When I was a young boy, my mother would let me play at a friend’s house. We’d play with her brother’s Matchbox cars, or I’d cart my Lincoln Logs and we’d build a fort. We would be allowed to play uninterrupted for hours as long as we didn’t bother her mother in the middle of her favorite soap opera.
Do you remember Soap Operas? In the 70s and 80s, we all had that family member or friend who watched or recorded their favorite soap opera each day. You didn’t dare bug them during that hour or so of television bliss.
Soap Operas have fallen out of favor because of poor ratings and the plethora of choices that now exist, but they once ruled the television world, filling the network’s daytime schedules. Today only four remain: The Bold and the Beautiful, Days of Our Lives, General Hospital, and The Young and the Restless and their ratings are a fraction of what they used to be.
Stealing what works
The whole idea of the soaps was to introduce a few likeable characters, with murky backgrounds, throw in a sultry plot line, and let the story slowly play out, all the while whetting the viewers’ appetite and keeping them coming back for more. Soap Operas may be on their last legs, but their business model has been stolen by a modern-day successor, the National Football League.

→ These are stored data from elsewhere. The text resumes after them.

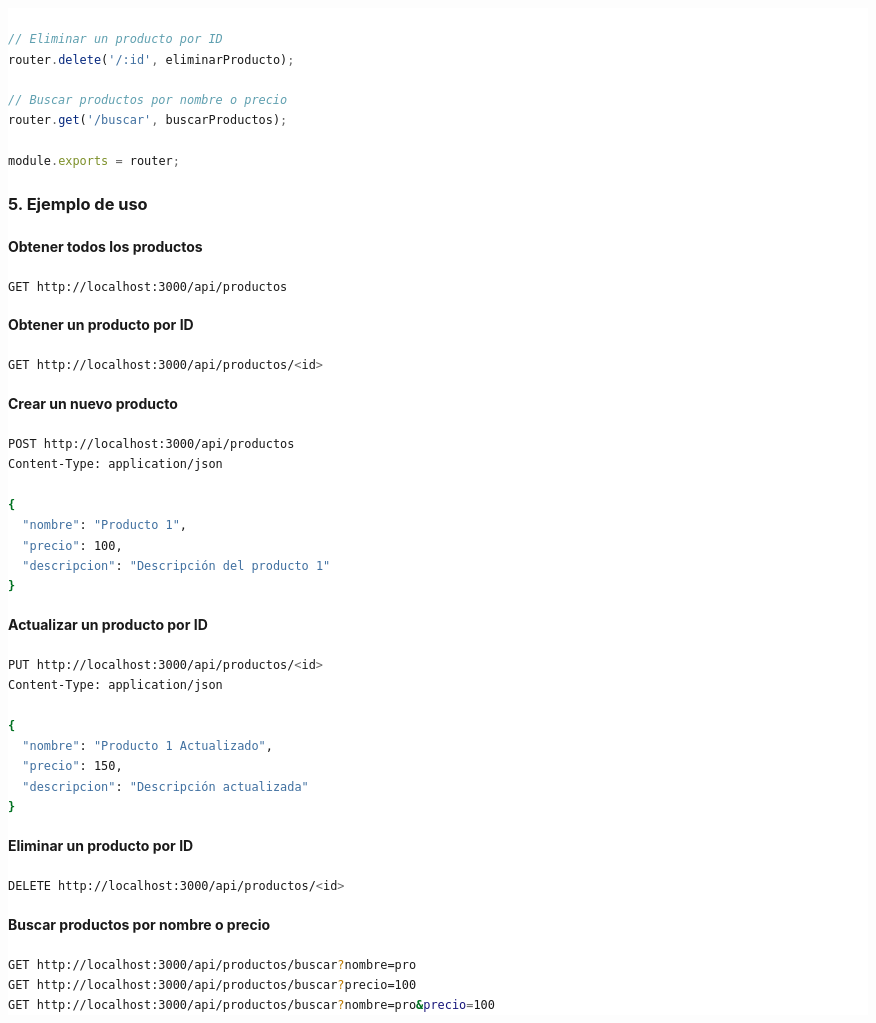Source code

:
 ```javascript

// Eliminar un producto por ID
router.delete('/:id', eliminarProducto);

// Buscar productos por nombre o precio
router.get('/buscar', buscarProductos);

module.exports = router;
```

### 5. Ejemplo de uso

#### Obtener todos los productos
```bash
GET http://localhost:3000/api/productos
```

#### Obtener un producto por ID
```bash
GET http://localhost:3000/api/productos/<id>
```

#### Crear un nuevo producto
```bash
POST http://localhost:3000/api/productos
Content-Type: application/json

{
  "nombre": "Producto 1",
  "precio": 100,
  "descripcion": "Descripción del producto 1"
}
```

#### Actualizar un producto por ID
```bash
PUT http://localhost:3000/api/productos/<id>
Content-Type: application/json

{
  "nombre": "Producto 1 Actualizado",
  "precio": 150,
  "descripcion": "Descripción actualizada"
}
```

#### Eliminar un producto por ID
```bash
DELETE http://localhost:3000/api/productos/<id>
```

#### Buscar productos por nombre o precio
```bash
GET http://localhost:3000/api/productos/buscar?nombre=pro
GET http://localhost:3000/api/productos/buscar?precio=100
GET http://localhost:3000/api/productos/buscar?nombre=pro&precio=100
```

Whether it’s the games on television, fantasy leagues, or social media discussing who’s injured or whether Tom Brady will be coming back for another year, the NFL rules the airwaves and has taken over where Soap Opera left off.
Striking it rich
Here’s what I mean: In 1960, two businessmen bought the rights to the Dallas Cowboys franchise for $600,000. Today, Forbes ranked the Dallas Cowboys as the most valuable NFL franchise, with annual revenue totaling more than $1.1 billion. In total, the NFL generated revenue of more than $17.19 billion last year.
There are many reasons behind the NFL’s huge market share. One of the biggest reasons has been the way the league gives fans what they want. They are masters in storytelling.
Tell me a story
In Week One alone, the storylines were overflowing:
—The classic David over Goliath. Since Bill Belichick became the New England Patriots head coach in 2000, New England is 26-19 against the Miami Dolphins. During a three-year stretch ending in 2012, the Patriots dominated, going 6-0, sweeping the Dolphins both home and away. But “The times they are a-changin.” At least it looks that way with the Dolphins winning handily, 20-7.
—The rebirth. Quarterback Tom Brady in his 22nd year in the league helped lead the Tampa Bay Buccaneer to a win on the road against the Dallas Cowboys. Brady seems to show up in the news every other week with rumors swirling that he’ll finally retire after the year.
Week Two finishes up Monday night and the plotlines have continued to flourish:
–Rags to riches. The Jacksonville Jaguars have won just four games the past two years. They lost in Week One in a close game to the Washington Commanders, but beat the Indianapolis Colts easily by a score or 24-0 in Week Two. Could this be the step forward that Jaguar fans have been waiting?
—Riches to rags. The Cincinnati Bengals, who were 13-8 in the regular season last season and came close to winning the Super Bowl, losing to the Los Angelas Rams, 23-20, have started this year off 0-2 with tough losses to the Pittsburgh Steelers and Dallas Cowboys.
Like sands through the hourglass
Soap Operas and the NFL have as much in common as Kim Kardashian and the neighbor I see walking her kids to school every day, but they have amazing similarities. They both rely on storytelling and keeping the viewer coming back for more. The producers who once ran the leading soap operas would have killed for the NFL’s plot lines.
Of the top 10 most-watched shows last week, nine were NFL games or NFL pregame or postgame shows, according to Nielsen. With 21 more weeks to go in the season, the ratings will only get bigger.
Are you ready for some football? Or are you over it? How much bigger will the NFL get? Will the NFL’s bubble ever burst?